Intervention de Henri Poupart-Lafarge

Réunion du jeudi 14 décembre 2017 à 11h20
Commission d'enquête chargée d'examiner les décisions de l'État en matière de politique industrielle, au regard des fusions d'entreprises intervenues récemment, notamment dans les cas d'alstom, d'alcatel et de stx, ainsi que les moyens susceptibles de protéger nos fleurons industriels nationaux dans un contexte commercial mondialisé

Henri Poupart-Lafarge, président-directeur général d'Alstom :

Je fêterai bientôt mes vingt années chez Alstom, où j'ai passé la presque totalité de ma carrière, au service de l'entreprise et de l'industrie en France. J'ai été directeur financier d'Alstom entre 2004 et le 20 avril 2010, date à laquelle j'ai pris la fonction de président de l'activité Grid – les disjoncteurs et les transformateurs – avant d'être chargé, le 1er juillet 2011, de la division « Transport », puis nommé président-directeur général du groupe en février 2016. Si je décris ce parcours, c'est pour vous prier d'excuser l'imprécision éventuelle de certaines de mes réponses à vos questions si elles concernent des dossiers pour lesquels je n'étais ni présent ni nécessairement en première ligne.

Je tiens à préciser le contexte dans lequel s'est faite l'opération avec Siemens. Mme Corinne De Bilbao et M. Jérôme Pécresse ont relaté tout à l'heure la gestion des joint-ventures avec General Electric (GE) et les perspectives du marché de l'énergie. Le marché du transport doit être envisagé dans une autre perspective, à la fois parce que sa croissance mondiale est importante et parce que ce marché est à la veille d'une révolution.

L'extension de l'habitat urbain, la congestion du trafic routier et la pollution poussent à une très forte augmentation de la demande de transports urbains collectifs et de liaisons ferroviaires entre villes. La demande existe, et elle est de grands volumes : les seules limites sont les capacités financières et la stabilité économique et politique des pays demandeurs. Le marché de la mobilité est donc en forte croissance et, comme celui de l'énergie, à la veille de grands bouleversements. J'ai présenté au One Planet Summit le train à hydrogène d'Alstom.

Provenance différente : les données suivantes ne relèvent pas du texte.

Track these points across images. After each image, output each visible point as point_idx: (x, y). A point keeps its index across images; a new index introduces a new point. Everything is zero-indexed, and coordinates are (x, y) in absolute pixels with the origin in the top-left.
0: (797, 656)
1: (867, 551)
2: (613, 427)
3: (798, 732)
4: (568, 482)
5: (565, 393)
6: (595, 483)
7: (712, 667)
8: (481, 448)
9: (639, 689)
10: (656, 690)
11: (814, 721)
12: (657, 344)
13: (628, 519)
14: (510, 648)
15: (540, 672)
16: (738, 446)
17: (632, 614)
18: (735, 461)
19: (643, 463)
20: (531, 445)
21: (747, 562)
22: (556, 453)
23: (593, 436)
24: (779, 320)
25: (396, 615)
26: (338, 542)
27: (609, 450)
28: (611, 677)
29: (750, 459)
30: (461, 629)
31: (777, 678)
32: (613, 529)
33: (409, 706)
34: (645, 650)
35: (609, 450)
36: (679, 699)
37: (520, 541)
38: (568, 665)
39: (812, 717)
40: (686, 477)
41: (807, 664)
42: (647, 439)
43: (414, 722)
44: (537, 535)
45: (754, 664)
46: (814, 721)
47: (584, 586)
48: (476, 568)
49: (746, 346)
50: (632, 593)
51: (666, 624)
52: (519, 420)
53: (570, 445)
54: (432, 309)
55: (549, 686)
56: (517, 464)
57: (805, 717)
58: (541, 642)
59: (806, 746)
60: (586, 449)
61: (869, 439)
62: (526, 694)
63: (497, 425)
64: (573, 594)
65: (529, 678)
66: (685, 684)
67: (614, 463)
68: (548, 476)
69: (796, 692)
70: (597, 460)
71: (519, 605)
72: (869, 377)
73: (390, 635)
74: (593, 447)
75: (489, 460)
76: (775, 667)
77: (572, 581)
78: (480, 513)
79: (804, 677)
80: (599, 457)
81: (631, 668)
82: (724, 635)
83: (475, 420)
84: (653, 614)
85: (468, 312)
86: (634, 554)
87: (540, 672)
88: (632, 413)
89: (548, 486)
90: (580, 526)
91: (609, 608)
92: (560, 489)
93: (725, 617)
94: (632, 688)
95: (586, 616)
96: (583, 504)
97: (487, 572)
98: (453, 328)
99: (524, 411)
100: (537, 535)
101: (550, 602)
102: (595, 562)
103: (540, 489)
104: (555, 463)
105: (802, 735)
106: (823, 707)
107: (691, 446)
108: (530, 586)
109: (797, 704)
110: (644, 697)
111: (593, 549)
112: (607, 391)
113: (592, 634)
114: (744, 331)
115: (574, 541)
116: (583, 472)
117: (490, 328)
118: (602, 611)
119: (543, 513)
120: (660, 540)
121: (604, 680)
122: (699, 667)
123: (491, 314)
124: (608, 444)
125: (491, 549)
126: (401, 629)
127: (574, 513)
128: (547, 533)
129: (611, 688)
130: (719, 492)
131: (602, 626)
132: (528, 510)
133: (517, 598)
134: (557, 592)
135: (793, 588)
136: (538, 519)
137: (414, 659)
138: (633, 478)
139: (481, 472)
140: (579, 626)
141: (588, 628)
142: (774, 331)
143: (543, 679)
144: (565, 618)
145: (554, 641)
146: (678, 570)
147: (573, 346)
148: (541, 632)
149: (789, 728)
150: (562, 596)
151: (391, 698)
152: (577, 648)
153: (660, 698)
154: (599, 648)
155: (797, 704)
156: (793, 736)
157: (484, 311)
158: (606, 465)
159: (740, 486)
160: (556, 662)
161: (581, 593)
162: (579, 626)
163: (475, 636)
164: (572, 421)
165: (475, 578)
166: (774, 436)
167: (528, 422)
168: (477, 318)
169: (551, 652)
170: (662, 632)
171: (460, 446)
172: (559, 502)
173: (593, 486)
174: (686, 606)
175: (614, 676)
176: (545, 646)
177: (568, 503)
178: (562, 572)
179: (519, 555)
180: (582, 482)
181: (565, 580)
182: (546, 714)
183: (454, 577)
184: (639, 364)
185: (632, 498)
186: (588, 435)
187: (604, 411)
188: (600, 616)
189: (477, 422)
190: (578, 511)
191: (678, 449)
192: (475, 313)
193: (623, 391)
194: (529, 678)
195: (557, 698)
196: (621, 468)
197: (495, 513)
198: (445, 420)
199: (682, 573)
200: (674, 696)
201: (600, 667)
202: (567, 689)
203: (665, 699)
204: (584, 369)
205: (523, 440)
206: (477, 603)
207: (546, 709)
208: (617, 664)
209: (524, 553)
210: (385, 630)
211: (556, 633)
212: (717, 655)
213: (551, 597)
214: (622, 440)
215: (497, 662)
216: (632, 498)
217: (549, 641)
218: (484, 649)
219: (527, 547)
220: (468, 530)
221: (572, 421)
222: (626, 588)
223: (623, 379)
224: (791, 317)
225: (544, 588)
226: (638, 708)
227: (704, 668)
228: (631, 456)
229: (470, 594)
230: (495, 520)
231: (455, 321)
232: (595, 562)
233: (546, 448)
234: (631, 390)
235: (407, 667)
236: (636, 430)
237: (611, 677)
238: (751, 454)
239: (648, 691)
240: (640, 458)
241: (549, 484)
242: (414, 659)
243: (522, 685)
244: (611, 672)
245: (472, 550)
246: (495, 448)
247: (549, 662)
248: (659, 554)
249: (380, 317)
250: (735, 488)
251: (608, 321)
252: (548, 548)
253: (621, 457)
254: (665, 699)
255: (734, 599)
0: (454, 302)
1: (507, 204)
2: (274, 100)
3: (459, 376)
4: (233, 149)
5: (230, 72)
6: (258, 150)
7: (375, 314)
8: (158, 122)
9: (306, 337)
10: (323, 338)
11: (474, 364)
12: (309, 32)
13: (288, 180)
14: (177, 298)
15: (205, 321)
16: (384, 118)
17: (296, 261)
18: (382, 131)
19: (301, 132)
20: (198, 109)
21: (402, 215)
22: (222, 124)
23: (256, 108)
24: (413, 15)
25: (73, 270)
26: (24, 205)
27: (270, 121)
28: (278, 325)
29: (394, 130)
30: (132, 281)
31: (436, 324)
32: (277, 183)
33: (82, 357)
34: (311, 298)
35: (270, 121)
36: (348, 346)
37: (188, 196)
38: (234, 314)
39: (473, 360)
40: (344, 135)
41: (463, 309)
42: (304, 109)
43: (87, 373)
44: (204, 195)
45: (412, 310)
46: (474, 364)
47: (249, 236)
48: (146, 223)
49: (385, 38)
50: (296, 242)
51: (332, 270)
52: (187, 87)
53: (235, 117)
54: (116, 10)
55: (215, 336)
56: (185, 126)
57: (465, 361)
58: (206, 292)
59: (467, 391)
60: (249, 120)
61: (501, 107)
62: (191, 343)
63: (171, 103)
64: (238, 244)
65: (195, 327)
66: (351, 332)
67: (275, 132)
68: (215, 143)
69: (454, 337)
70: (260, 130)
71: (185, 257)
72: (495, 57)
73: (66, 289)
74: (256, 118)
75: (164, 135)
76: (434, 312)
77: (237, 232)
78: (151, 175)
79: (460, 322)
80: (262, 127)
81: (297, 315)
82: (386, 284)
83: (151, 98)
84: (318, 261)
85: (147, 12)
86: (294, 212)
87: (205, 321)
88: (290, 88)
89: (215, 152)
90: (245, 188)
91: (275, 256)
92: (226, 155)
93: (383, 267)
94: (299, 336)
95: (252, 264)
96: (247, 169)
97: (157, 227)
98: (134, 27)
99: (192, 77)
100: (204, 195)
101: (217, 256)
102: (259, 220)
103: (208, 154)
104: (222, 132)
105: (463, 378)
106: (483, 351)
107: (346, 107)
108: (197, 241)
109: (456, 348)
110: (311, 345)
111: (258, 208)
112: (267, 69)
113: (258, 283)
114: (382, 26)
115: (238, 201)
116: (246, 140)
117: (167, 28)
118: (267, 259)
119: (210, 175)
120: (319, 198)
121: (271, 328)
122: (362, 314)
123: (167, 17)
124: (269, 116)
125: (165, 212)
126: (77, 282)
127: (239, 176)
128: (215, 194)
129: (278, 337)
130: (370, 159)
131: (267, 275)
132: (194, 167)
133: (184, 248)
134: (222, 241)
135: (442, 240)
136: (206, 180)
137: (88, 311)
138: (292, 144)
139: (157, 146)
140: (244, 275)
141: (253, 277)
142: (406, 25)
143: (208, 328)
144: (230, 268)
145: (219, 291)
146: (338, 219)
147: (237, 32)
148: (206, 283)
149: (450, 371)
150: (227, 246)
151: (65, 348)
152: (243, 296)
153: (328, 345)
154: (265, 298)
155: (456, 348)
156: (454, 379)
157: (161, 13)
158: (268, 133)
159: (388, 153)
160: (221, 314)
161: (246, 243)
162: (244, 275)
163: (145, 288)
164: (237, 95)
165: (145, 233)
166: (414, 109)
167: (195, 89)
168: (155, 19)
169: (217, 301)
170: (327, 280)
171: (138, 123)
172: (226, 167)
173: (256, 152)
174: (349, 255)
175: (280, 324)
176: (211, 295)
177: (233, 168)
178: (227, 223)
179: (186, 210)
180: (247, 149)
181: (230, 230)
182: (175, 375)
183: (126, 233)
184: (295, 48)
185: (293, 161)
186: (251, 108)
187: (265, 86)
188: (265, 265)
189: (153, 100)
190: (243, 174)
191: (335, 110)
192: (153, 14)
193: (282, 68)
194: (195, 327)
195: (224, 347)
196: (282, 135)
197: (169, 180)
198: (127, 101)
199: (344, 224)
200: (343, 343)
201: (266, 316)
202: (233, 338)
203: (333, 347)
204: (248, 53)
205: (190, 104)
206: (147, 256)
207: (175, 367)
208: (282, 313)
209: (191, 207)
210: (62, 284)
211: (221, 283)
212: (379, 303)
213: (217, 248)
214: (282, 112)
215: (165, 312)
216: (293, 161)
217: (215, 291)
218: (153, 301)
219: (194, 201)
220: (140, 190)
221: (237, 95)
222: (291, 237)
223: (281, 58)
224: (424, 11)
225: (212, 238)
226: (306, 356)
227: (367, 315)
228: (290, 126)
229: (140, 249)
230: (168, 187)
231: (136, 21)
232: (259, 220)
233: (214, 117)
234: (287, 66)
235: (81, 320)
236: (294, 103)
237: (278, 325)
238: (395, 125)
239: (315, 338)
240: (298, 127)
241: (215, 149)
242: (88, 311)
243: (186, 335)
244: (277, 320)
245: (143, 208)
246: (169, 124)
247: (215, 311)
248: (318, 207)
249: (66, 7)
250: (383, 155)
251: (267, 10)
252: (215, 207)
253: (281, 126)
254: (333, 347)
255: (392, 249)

J'avais jugé assez frustrant que la COP21 soit restée centrée sur les activités énergétiques et particulièrement la décarbonation de la production de l'énergie, alors que le défi a été assez largement relevé en Europe, où les commandes de turbines à vapeur pour le charbon et de turbines à gaz sont désormais peu nombreuses. Il y a deux jours, au One Planet Summit, l'accent a été mis sur le transport, une des rares activités humaines dont les émissions de CO2 continuent de croître dans les pays développés, notamment parce que le report modal est pour le moment un échec et que la voiture électrique n'a pas encore eu d'effet tangible. Tous les acteurs du secteur, Alstom au premier chef, sont conscients qu'il faudra décarboner efficacement la mobilité.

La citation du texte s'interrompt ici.